Es imposible en este espacio entrar a una descripción detallada de un proceso que ha estado plagado de avances y retrocesos, de pequeñas conquistas logradas a duras penas y de regresiones vergonzosas. Cinco siglos de historia nacional contados a partir del paso de Magallanes por el estrecho austral, están marcados por una constante de desintegración y fractura, de abusos e inequidades.
No puede discutirse que en todo este tiempo el país en su conjunto ha progresado. Sería de tontos negarlo. Pero, igualmente insensato sería desconocer que en pocos momentos hemos sido una democracia ejemplar, que tradicionalmente hemos sido una sociedad fuertemente desintegrada y que los habitantes de este territorio estamos lejos, muy lejos, de compartir entre todos un sueño de futuro.
En Chile, los grupos dominantes no constituyen una elite. Una elite es una minoría selecta que por su inteligencia, su capacidad de trabajo y esfuerzo, su buen criterio y ponderación, es capaz de comprender una realidad y de actuar en consecuencia asumiendo un papel rector.
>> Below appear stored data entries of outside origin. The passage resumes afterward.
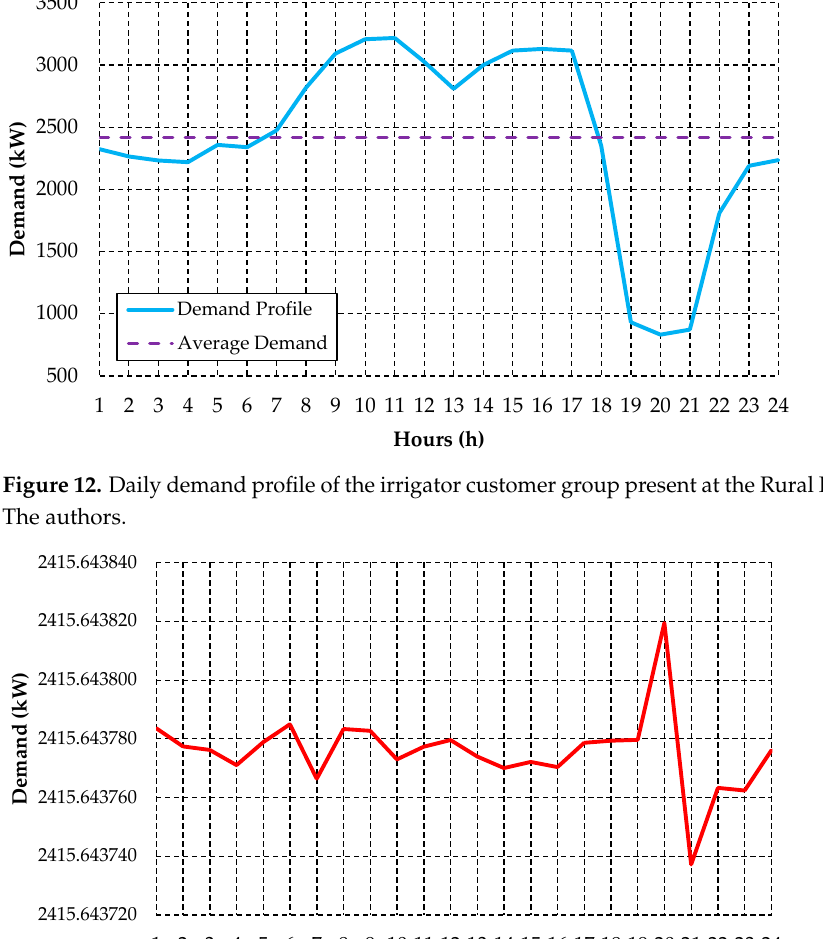
Figure 12. Daily demand profile of the irrigator customer group present at the Rural Feeder A. Source: The authors.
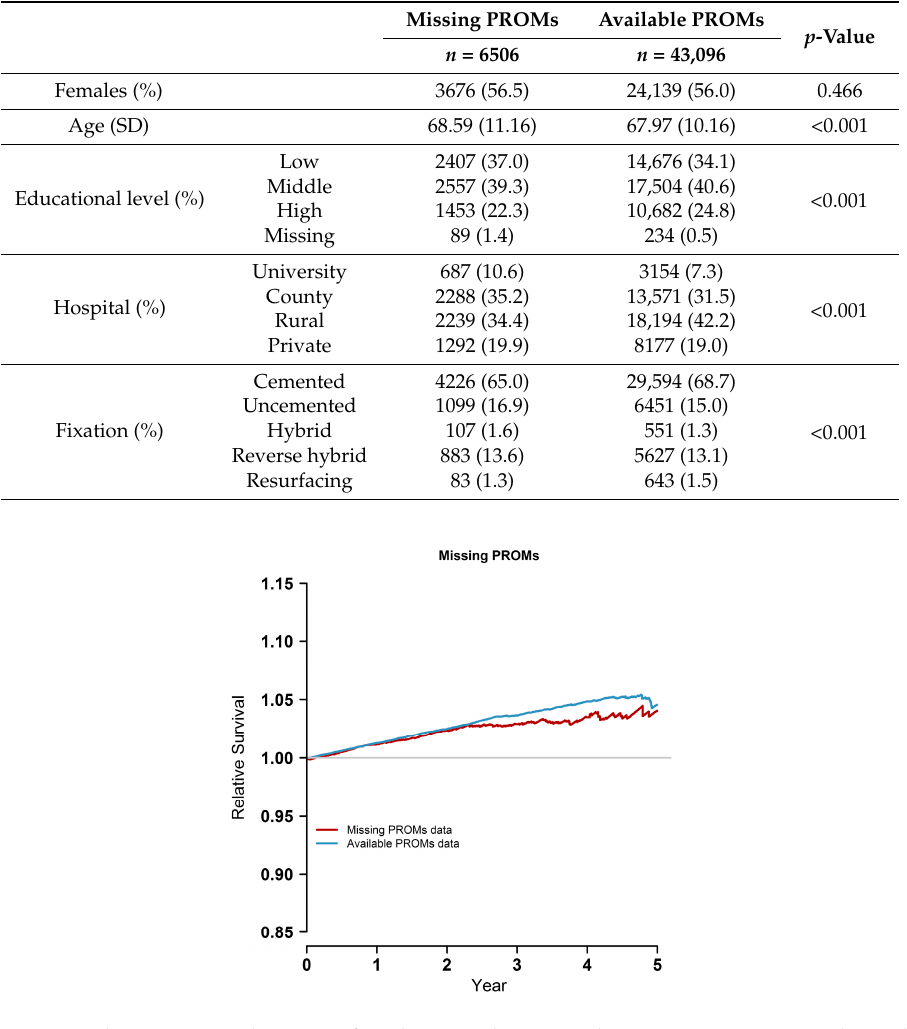
Table 3. Demographics, socioeconomics, and surgery-related data of 43,096 total hip replacement patients with PROMs data, and the 6506 total hip replacement patients without PROMs data. The data is summarized as absolute numbers and percentages for discrete variables, and means and standard deviations for continuous variables.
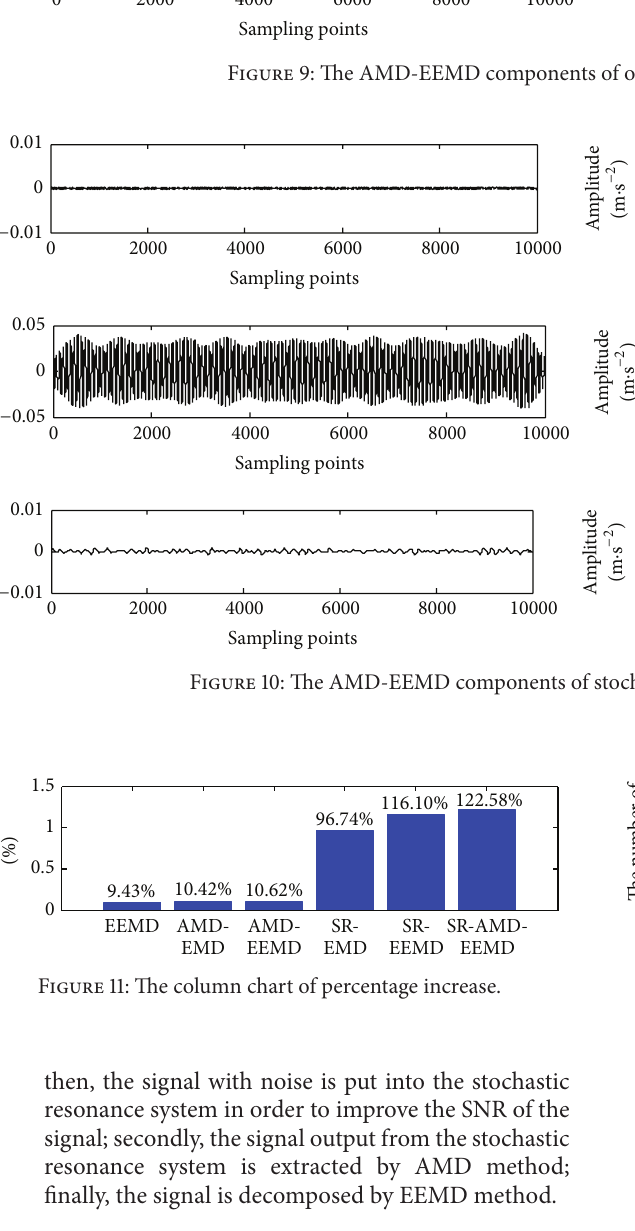
(2) By processing the simulation signal and applica- tion examples and comparing the SR-AMD-EEMD method and EMD, EEMD, SR-EMD, SR-EEMD, AMD-EMD, and AMD-EEMD method,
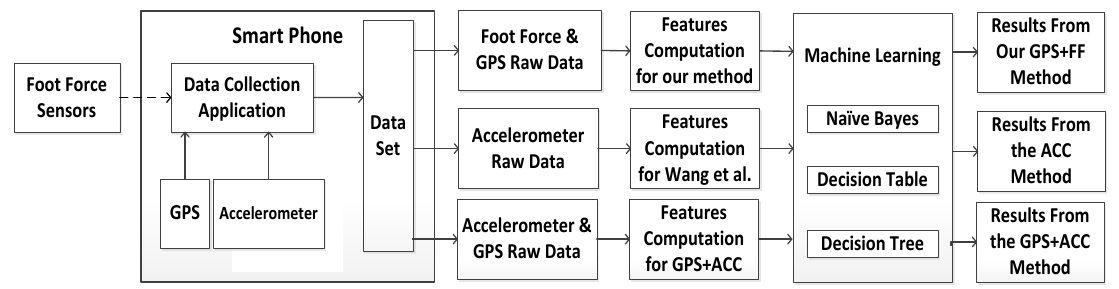
Figure 1. Architecture of the mobility activity recognition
En Chile, los grupos dominantes constituyen una casta cerrada, una turbia trama de intereses que, con contadas excepciones, se conjugan para asegurar sus espacios de poder y que, con procedimientos legales o ilegales, legítimos o ilegítimos (a fin de cuentas da lo mismo), buscan consolidar sus cotos poniendo a su servicio la economía y la política, la educación y la religión, las organizaciones sociales y los medios de comunicación.
La “meritocracia” y la “igualdad de oportunidades” pasan a ser no más que voladores de luces en una sociedad profundamente endogámica en la que cargos, funciones y privilegios se van traspasando de generación en generación para que, en definitiva, nada cambie.
En tiempos de pandemia no deja de llamar la atención que sean instancias extranjeras, como el Informe Bloomberg y The Washington Post, las que develen los problemas más burdos de nuestra sociedad. Sorprende escuchar al ex ministro Mañalich confesando en público que no tenía idea de las condiciones de pobreza< y hacinamiento en que viven miles de chilenos. Peor aún, indigna que el locuaz Presidente de la República que ha mantenido en su escritorio un terminal de Bloomberg haya guardado absoluto silencio sobre su informe actuando en concordancia absoluta con ”la prensa respetable” que sin vergüenza ocultó esa información.
En tiempos de pandemia vemos con asombro la amplia cobertura de prensa dada a una donación de equipos de ventilación hecha por la Confederación de la Producción y del Comercio por un monto de 75 millones de dólares. La cifra representa menos del 0,5 por mil del patrimonio de los donantes. El gesto de las grandes empresas trae a la memoria un texto del fallecido cardenal francés Emmanuel Suhard que vale la pena tener presente: “Tened cuidado: no es con un paquete que vosotros tranquilizaréis vuestra conciencia; no es con árboles de Navidad que se resolverá la cuestión social. La caridad es un bien cuando es testimonio de amor, pero es un mal cuando quiere reemplazar a la justicia. Lo que esperan tantos desafortunados no es un socorro parcial y sin mañana. Es una solución total y permanente. Es construir un orden más humano”.
En verdad, si no somos capaces de cambiar las estructuras y las reglas del juego, de excluir el afán de lucro como única motivación de nuestras acciones, si persistimos como nación en poner oídos sordos a una inequidad que se hace intolerable, resulta previsible e inminente un nuevo estallido social.
¿Podremos permanecer sumergidos en un limbo de injusticias manteniendo una gama de privilegios infundados? Dudoso. Muy dudoso.